Cassa integrazione fino a maggio se non c’è la proroga. Appello ai parlamentari

ATESSA. Potrebbe essere in bilico l’erogazione della cassa integrazione straordinaria alla Honeywell, fabbrica dei turbo di Atessa che dal 5 marzo scorso ha interrotto per sempre le attività produttive. Una decisione presa da tempo e da molto lontano rispetto alle aspettative dello stabilimento di contrada Saletti dal momento che la casa madre, di proprietà statunitense, ha deciso di delocalizzare in Slovacchia.

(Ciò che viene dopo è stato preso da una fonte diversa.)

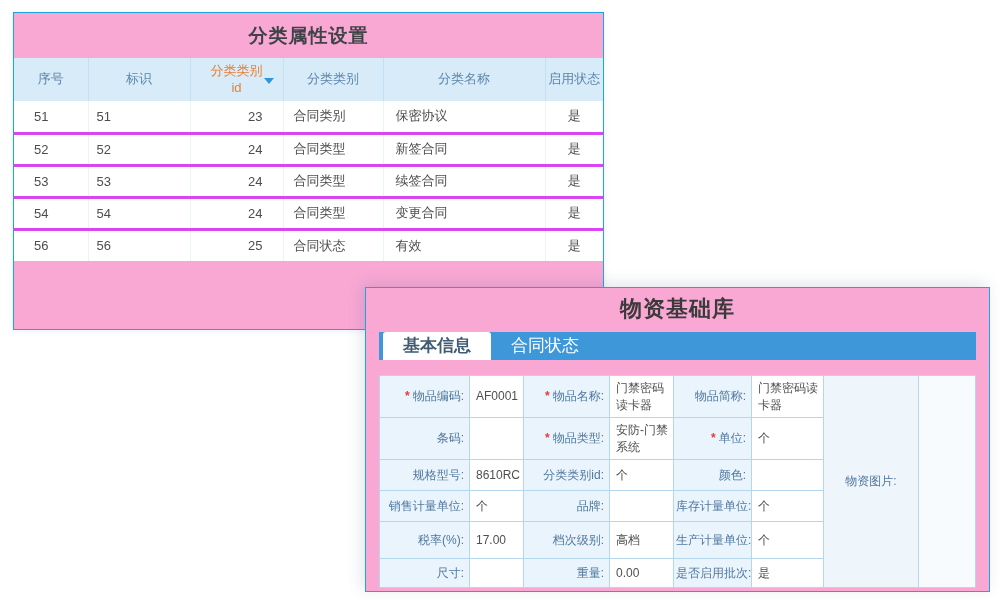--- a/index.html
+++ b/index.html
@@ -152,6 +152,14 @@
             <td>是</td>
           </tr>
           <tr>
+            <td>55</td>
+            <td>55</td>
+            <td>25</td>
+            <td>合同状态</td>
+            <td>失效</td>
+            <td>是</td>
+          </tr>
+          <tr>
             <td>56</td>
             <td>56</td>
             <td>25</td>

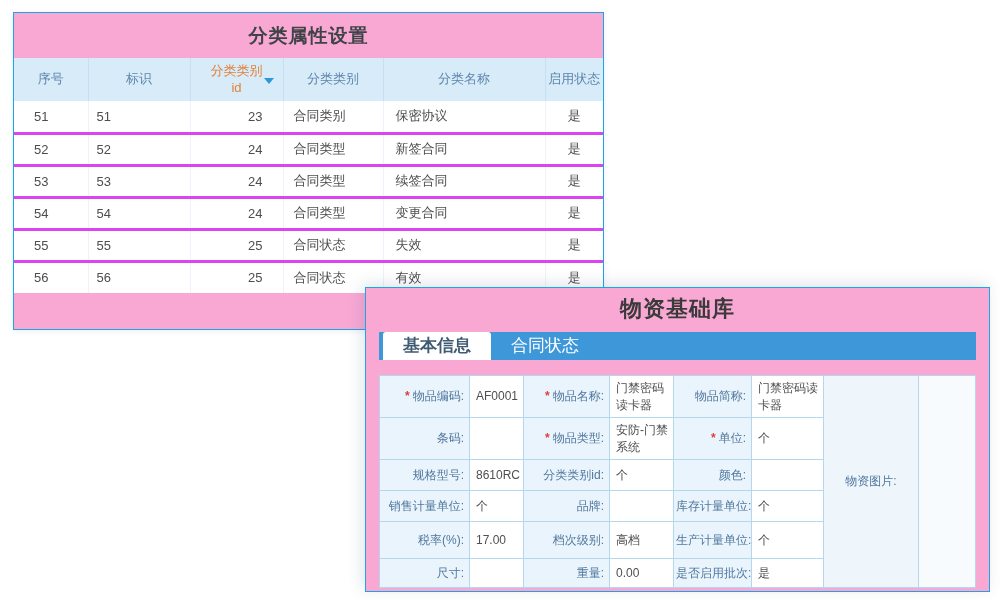--- a/index.html
+++ b/index.html
@@ -51,7 +51,7 @@
   
   .panel2 h1 {
     margin-top:10px; height:22px; line-height:22px; text-align:center;
-    font-size:22px; font-weight:bold; color:#3a3a3a; letter-spacing:1px;
+    font-size:17px; font-weight:bold; color:#3a3a3a; letter-spacing:1px;
   }
   .tabbar {
     margin:12px 13px 0 13px; height:28px; background:#3e97d9;

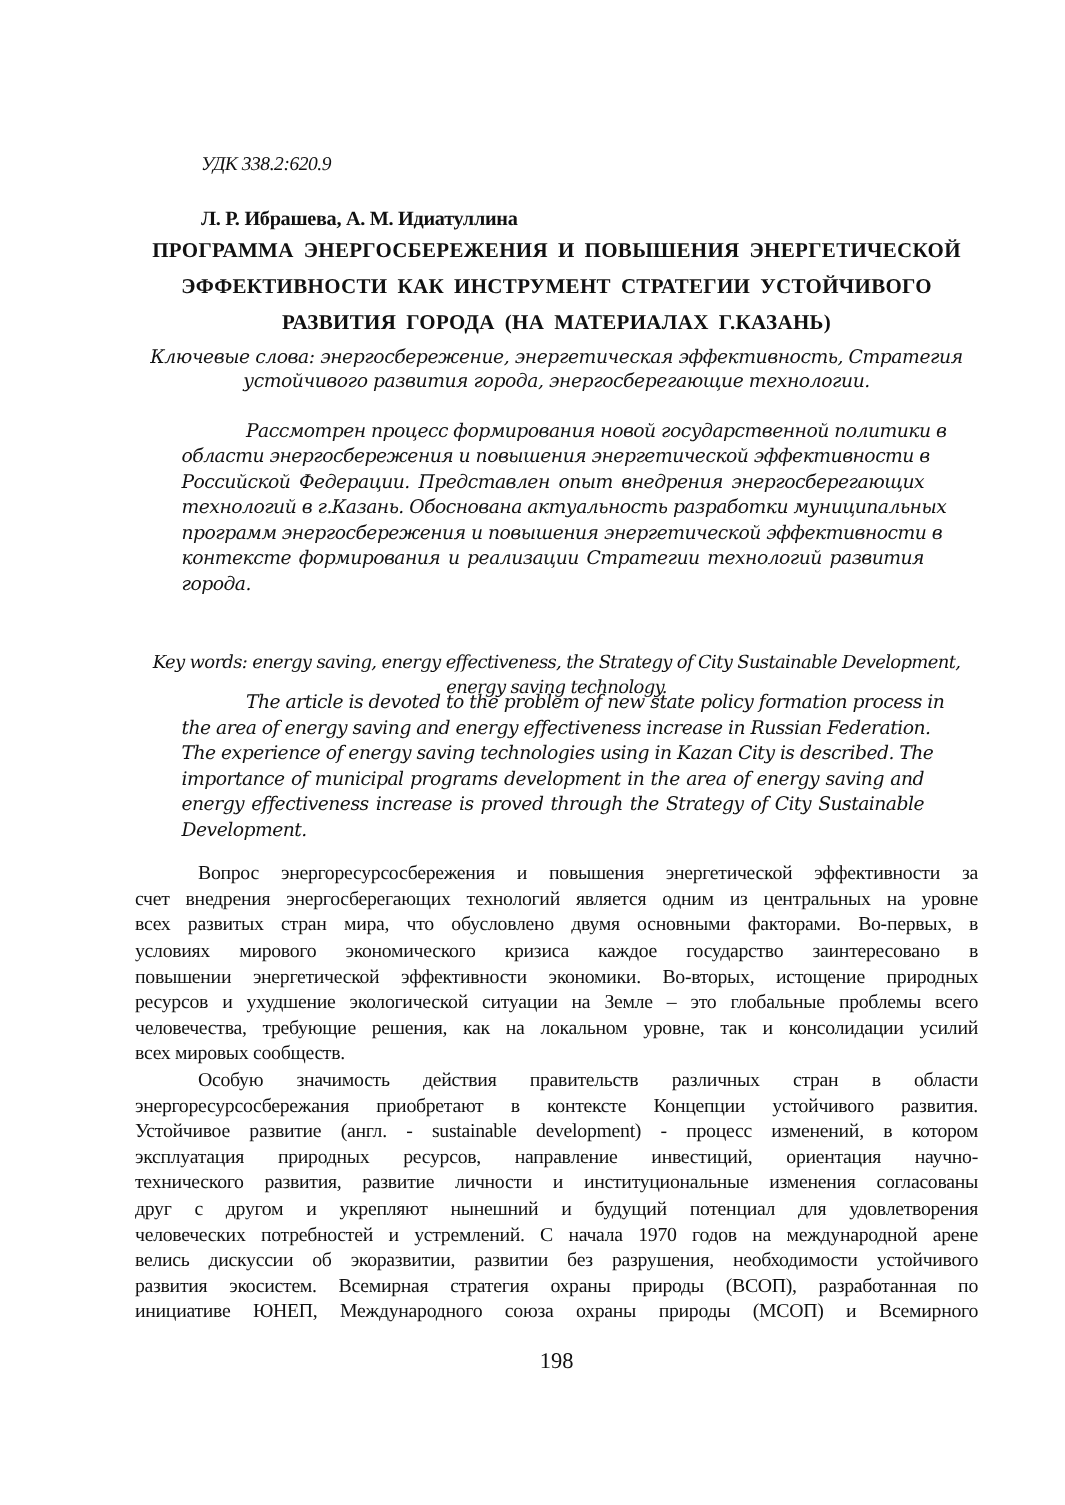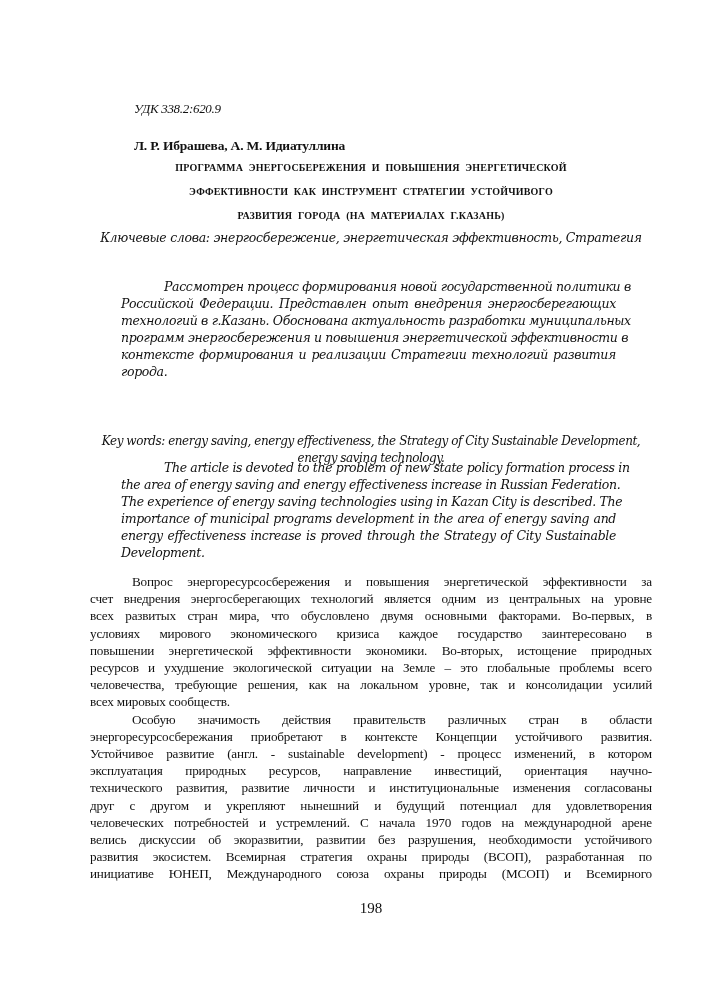--- a/index.html
+++ b/index.html
@@ -43,7 +43,7 @@
       width: 570px;
       top: 156px;
       text-align: center;
-      font-size: 10px;
+      font-size: 14px;
       font-weight: bold;
       line-height: 24px;
       letter-spacing: 0.2px;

Dopo una vertenza dolorosa e lunghissima, durata dieci mesi, ai 420 dipendenti altamente specializzati non resta che sperare nella riconversione e nella cassa integrazione straordinaria fino a febbraio 2019 per cui si era impegnato il ministero dello Sviluppo economico. Ma qualcosa è andato storto per la concessione di questo ammortizzatore sociale tampone. La decisione infatti, visto che la Honeywell aveva esaurito tutti gli ammortizzatori sociali disponibili, doveva essere ratificata dal ministero del Lavoro, cosa che non è ancora avvenuta. Attualmente l’azienda sta erogando di tasca propria un anticipo sulla Cigs e lo farà fino al 31 maggio. Il rischio è che, se la cassa integrazione non viene confermata subito, dal 1° giugno i dipendenti non avranno più alcun paracadute economico. «Faccio appello a tutte le forze politiche in Parlamento», dice Gianni Cordisco, segretario provinciale del Pd, «agli eletti del Pd, Luciano D’Alfonso, Stefania Pezzopane e Camillo D’Alessandro, agli 11 eletti del M5S e a quelli del centrodestra: diamoci da fare per la nostra gente». Al grido di allarme si uniscono anche le rsu Honeywell che, tuttavia, precisano che al momento «c’è stata solo una richiesta di modifica della domanda di cassa da parte del ministero del Lavoro. L’azienda di contro si è già attivata per presentare quanto richiesto nei termini dovuti e si è resa disponibile ad estendere fino a fine maggio l’anticipo Cigs. Il 2 maggio segreterie provinciali dei sindacati, rsu e azienda si incontreranno per formalizzare l’accordo. Chiediamo anche noi alla politica di non abbandonarci. Senza la Cigs anche le speranze di reindustrializzazione si assottigliano».